L’usage sérieux exige une présence réelle des produits ou services sur le marché auprès des consommateurs afin que la marque puisse exercer sa fonction essentielle, qui est d’identifier l’origine commerciale des produits ou des services, permettant ainsi au consommateur qui les a acquis de renouveler l’expérience, si elle s’avère positive, ou de l’éviter, si elle s’avère négative, à l’occasion d’un achat ultérieur (12/12/2002, T-39/01, Hiwatt, EU:T:2002:316, point 37).
Les méthodes et les moyens de prouver l’usage sérieux d’une marque sont illimités. La constatation que l’usage sérieux n’a pas été prouvé en l’espèce n’est pas due à un niveau de preuve excessivement élevé, mais au fait que le titulaire de la MUE a choisi de restreindre les éléments de preuve soumis (15/09/2011, T-427/09, Centrotherm, EU:T:2011:480, point 46).
Les facteurs de temps, de lieu, d’ampleur et de nature de l’usage sont cumulatifs (05/10/2010, T-92/09, STRATEGI / Stratégies, EU:T:2010:424, point 43). Cela signifie que les éléments de preuve doivent fournir des indications suffisantes sur tous ces facteurs pour prouver l’usage sérieux. Dès lors qu’au moins la nature de l’usage, à savoir l’usage en relation avec les produits enregistrés, n’est pas établie, il n’est pas nécessaire d’examiner les autres conditions.
Conclusion
Il découle de ce qui précède que le titulaire de la MUE n’a pas prouvé l’usage sérieux de la marque contestée pour aucun des produits pour lesquels elle est enregistrée. En conséquence, la demande en déchéance est entièrement accueillie et la marque de l’Union européenne contestée doit être déchue dans son intégralité.
Décision de révocation nº C 64 947 Page 14 sur 15
Conformément à l’article 62, paragraphe 1, du RMCUE, la révocation prendra effet à compter de la date de la demande en révocation, soit à compter du 08/03/2024.
DÉPENS
Conformément à l’article 109, paragraphe 1, du RMCUE, la partie qui succombe dans une procédure d’annulation doit supporter les taxes et les frais exposés par l’autre partie.
Étant donné que le titulaire de la MUE est la partie qui succombe, il doit supporter la taxe d’annulation ainsi que les frais exposés par le demandeur au cours de la présente procédure.
Conformément à l’article 109, paragraphe 7, du RMCUE et à l’article 18, paragraphe 1, sous c), ii), du RMCUE d’exécution, les frais à rembourser au demandeur sont la taxe d’annulation et les frais de représentation, qui sont fixés sur la base du taux maximal y prévu.

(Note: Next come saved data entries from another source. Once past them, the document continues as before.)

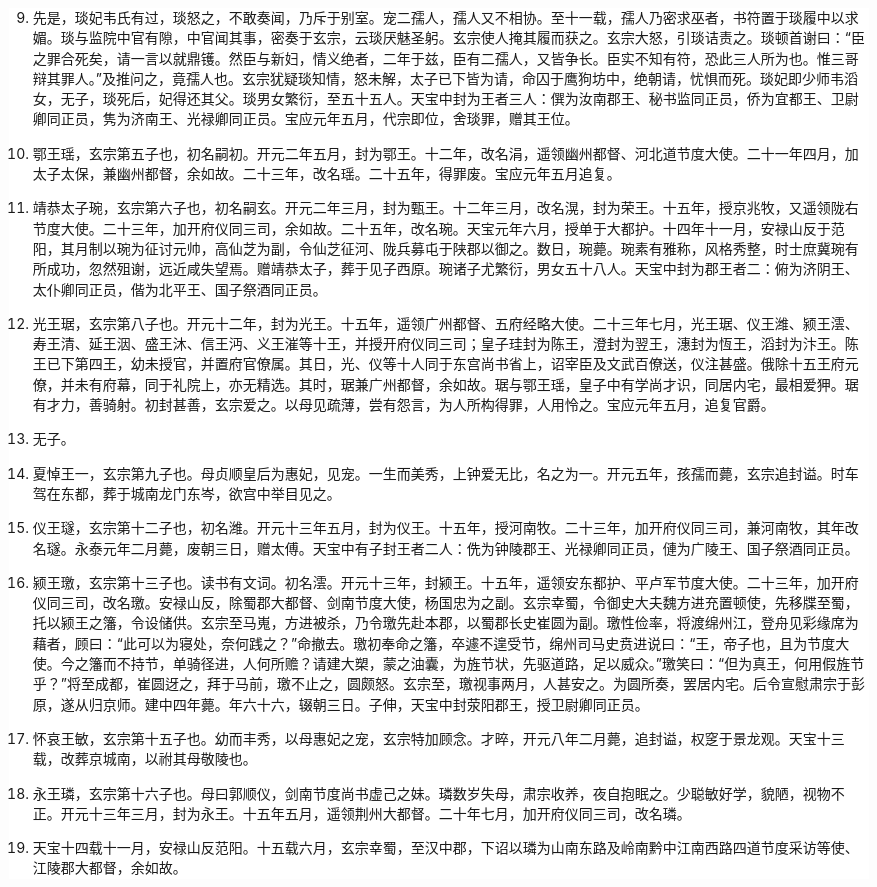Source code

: 9. <span id="○靖德太子琮_庶人瑛_棣王琰_庶人瑶_靖恭太子琬_庶_人琚夏悼王一仪王璲_颍王璬_怀哀王敏_永王璘_寿_王瑁延王玢_盛王琦_济王环信王瑝_义王玭_陈王珪_丰王珙_恆王瑱_凉王璿_汴哀王璥-9"></span>
先是，琰妃韦氏有过，琰怒之，不敢奏闻，乃斥于别室。宠二孺人，孺人又不相协。至十一载，孺人乃密求巫者，书符置于琰履中以求媚。琰与监院中官有隙，中官闻其事，密奏于玄宗，云琰厌魅圣躬。玄宗使人掩其履而获之。玄宗大怒，引琰诘责之。琰顿首谢曰：“臣之罪合死矣，请一言以就鼎镬。然臣与新妇，情义绝者，二年于兹，臣有二孺人，又皆争长。臣实不知有符，恐此三人所为也。惟三哥辩其罪人。”及推问之，竟孺人也。玄宗犹疑琰知情，怒未解，太子已下皆为请，命囚于鹰狗坊中，绝朝请，忧惧而死。琰妃即少师韦滔女，无子，琰死后，妃得还其父。琰男女繁衍，至五十五人。天宝中封为王者三人：僎为汝南郡王、秘书监同正员，侨为宜都王、卫尉卿同正员，隽为济南王、光禄卿同正员。宝应元年五月，代宗即位，舍琰罪，赠其王位。

10. <span id="○靖德太子琮_庶人瑛_棣王琰_庶人瑶_靖恭太子琬_庶_人琚夏悼王一仪王璲_颍王璬_怀哀王敏_永王璘_寿_王瑁延王玢_盛王琦_济王环信王瑝_义王玭_陈王珪_丰王珙_恆王瑱_凉王璿_汴哀王璥-10"></span>
鄂王瑶，玄宗第五子也，初名嗣初。开元二年五月，封为鄂王。十二年，改名涓，遥领幽州都督、河北道节度大使。二十一年四月，加太子太保，兼幽州都督，余如故。二十三年，改名瑶。二十五年，得罪废。宝应元年五月追复。

11. <span id="○靖德太子琮_庶人瑛_棣王琰_庶人瑶_靖恭太子琬_庶_人琚夏悼王一仪王璲_颍王璬_怀哀王敏_永王璘_寿_王瑁延王玢_盛王琦_济王环信王瑝_义王玭_陈王珪_丰王珙_恆王瑱_凉王璿_汴哀王璥-11"></span>
靖恭太子琬，玄宗第六子也，初名嗣玄。开元二年三月，封为甄王。十二年三月，改名滉，封为荣王。十五年，授京兆牧，又遥领陇右节度大使。二十三年，加开府仪同三司，余如故。二十五年，改名琬。天宝元年六月，授单于大都护。十四年十一月，安禄山反于范阳，其月制以琬为征讨元帅，高仙芝为副，令仙芝征河、陇兵募屯于陕郡以御之。数日，琬薨。琬素有雅称，风格秀整，时士庶冀琬有所成功，忽然殂谢，远近咸失望焉。赠靖恭太子，葬于见子西原。琬诸子尤繁衍，男女五十八人。天宝中封为郡王者二：俯为济阴王、太仆卿同正员，偕为北平王、国子祭酒同正员。

12. <span id="○靖德太子琮_庶人瑛_棣王琰_庶人瑶_靖恭太子琬_庶_人琚夏悼王一仪王璲_颍王璬_怀哀王敏_永王璘_寿_王瑁延王玢_盛王琦_济王环信王瑝_义王玭_陈王珪_丰王珙_恆王瑱_凉王璿_汴哀王璥-12"></span>
光王琚，玄宗第八子也。开元十二年，封为光王。十五年，遥领广州都督、五府经略大使。二十三年七月，光王琚、仪王潍、颍王澐、寿王清、延王洇、盛王沐、信王沔、义王漼等十王，并授开府仪同三司；皇子珪封为陈王，澄封为翌王，潓封为恆王，滔封为汴王。陈王已下第四王，幼未授官，并置府官僚属。其日，光、仪等十人同于东宫尚书省上，诏宰臣及文武百僚送，仪注甚盛。俄除十五王府元僚，并未有府幕，同于礼院上，亦无精选。其时，琚兼广州都督，余如故。琚与鄂王瑶，皇子中有学尚才识，同居内宅，最相爱狎。琚有才力，善骑射。初封甚善，玄宗爱之。以母见疏薄，尝有怨言，为人所构得罪，人用怜之。宝应元年五月，追复官爵。

13. <span id="○靖德太子琮_庶人瑛_棣王琰_庶人瑶_靖恭太子琬_庶_人琚夏悼王一仪王璲_颍王璬_怀哀王敏_永王璘_寿_王瑁延王玢_盛王琦_济王环信王瑝_义王玭_陈王珪_丰王珙_恆王瑱_凉王璿_汴哀王璥-13"></span>
无子。

14. <span id="○靖德太子琮_庶人瑛_棣王琰_庶人瑶_靖恭太子琬_庶_人琚夏悼王一仪王璲_颍王璬_怀哀王敏_永王璘_寿_王瑁延王玢_盛王琦_济王环信王瑝_义王玭_陈王珪_丰王珙_恆王瑱_凉王璿_汴哀王璥-14"></span>
夏悼王一，玄宗第九子也。母贞顺皇后为惠妃，见宠。一生而美秀，上钟爱无比，名之为一。开元五年，孩孺而薨，玄宗追封谥。时车驾在东都，葬于城南龙门东岑，欲宫中举目见之。

15. <span id="○靖德太子琮_庶人瑛_棣王琰_庶人瑶_靖恭太子琬_庶_人琚夏悼王一仪王璲_颍王璬_怀哀王敏_永王璘_寿_王瑁延王玢_盛王琦_济王环信王瑝_义王玭_陈王珪_丰王珙_恆王瑱_凉王璿_汴哀王璥-15"></span>
仪王璲，玄宗第十二子也，初名潍。开元十三年五月，封为仪王。十五年，授河南牧。二十三年，加开府仪同三司，兼河南牧，其年改名璲。永泰元年二月薨，废朝三日，赠太傅。天宝中有子封王者二人：侁为钟陵郡王、光禄卿同正员，僆为广陵王、国子祭酒同正员。

16. <span id="○靖德太子琮_庶人瑛_棣王琰_庶人瑶_靖恭太子琬_庶_人琚夏悼王一仪王璲_颍王璬_怀哀王敏_永王璘_寿_王瑁延王玢_盛王琦_济王环信王瑝_义王玭_陈王珪_丰王珙_恆王瑱_凉王璿_汴哀王璥-16"></span>
颍王璬，玄宗第十三子也。读书有文词。初名澐。开元十三年，封颍王。十五年，遥领安东都护、平卢军节度大使。二十三年，加开府仪同三司，改名璬。安禄山反，除蜀郡大都督、剑南节度大使，杨国忠为之副。玄宗幸蜀，令御史大夫魏方进充置顿使，先移牒至蜀，托以颍王之籓，令设储供。玄宗至马嵬，方进被杀，乃令璬先赴本郡，以蜀郡长史崔圆为副。璬性俭率，将渡绵州江，登舟见彩缘席为藉者，顾曰：“此可以为寝处，奈何践之？”命撤去。璬初奉命之籓，卒遽不遑受节，绵州司马史贲进说曰：“王，帝子也，且为节度大使。今之籓而不持节，单骑径进，人何所赡？请建大槊，蒙之油囊，为旌节状，先驱道路，足以威众。”璬笑曰：“但为真王，何用假旌节乎？”将至成都，崔圆迓之，拜于马前，璬不止之，圆颇怒。玄宗至，璬视事两月，人甚安之。为圆所奏，罢居内宅。后令宣慰肃宗于彭原，遂从归京师。建中四年薨。年六十六，辍朝三日。子伸，天宝中封荥阳郡王，授卫尉卿同正员。

17. <span id="○靖德太子琮_庶人瑛_棣王琰_庶人瑶_靖恭太子琬_庶_人琚夏悼王一仪王璲_颍王璬_怀哀王敏_永王璘_寿_王瑁延王玢_盛王琦_济王环信王瑝_义王玭_陈王珪_丰王珙_恆王瑱_凉王璿_汴哀王璥-17"></span>
怀哀王敏，玄宗第十五子也。幼而丰秀，以母惠妃之宠，玄宗特加顾念。才晬，开元八年二月薨，追封谥，权窆于景龙观。天宝十三载，改葬京城南，以祔其母敬陵也。

18. <span id="○靖德太子琮_庶人瑛_棣王琰_庶人瑶_靖恭太子琬_庶_人琚夏悼王一仪王璲_颍王璬_怀哀王敏_永王璘_寿_王瑁延王玢_盛王琦_济王环信王瑝_义王玭_陈王珪_丰王珙_恆王瑱_凉王璿_汴哀王璥-18"></span>
永王璘，玄宗第十六子也。母曰郭顺仪，剑南节度尚书虚己之妹。璘数岁失母，肃宗收养，夜自抱眠之。少聪敏好学，貌陋，视物不正。开元十三年三月，封为永王。十五年五月，遥领荆州大都督。二十年七月，加开府仪同三司，改名璘。

19. <span id="○靖德太子琮_庶人瑛_棣王琰_庶人瑶_靖恭太子琬_庶_人琚夏悼王一仪王璲_颍王璬_怀哀王敏_永王璘_寿_王瑁延王玢_盛王琦_济王环信王瑝_义王玭_陈王珪_丰王珙_恆王瑱_凉王璿_汴哀王璥-19"></span>
天宝十四载十一月，安禄山反范阳。十五载六月，玄宗幸蜀，至汉中郡，下诏以璘为山南东路及岭南黔中江南西路四道节度采访等使、江陵郡大都督，余如故。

Décision en matière de nullité nº C 64 947 Page 15 sur 15
Division d’annulation
Nicole CLARKE Oana-Alina STURZA Richard BIANCHI
Conformément à l’article 67 du RMUE, toute partie lésée par la présente décision a le droit de former un recours contre celle-ci. Conformément à l’article 68 du RMUE, une déclaration de recours doit être déposée par écrit auprès de l’Office dans un délai de deux mois à compter de la date de notification de la présente décision. Elle doit être déposée dans la langue de la procédure dans laquelle la décision faisant l’objet du recours a été rendue. En outre, un mémoire exposant les motifs du recours doit être déposé dans un délai de quatre mois à compter de la même date. La déclaration de recours n’est réputée déposée que lorsque la taxe de recours de 720 EUR a été acquittée.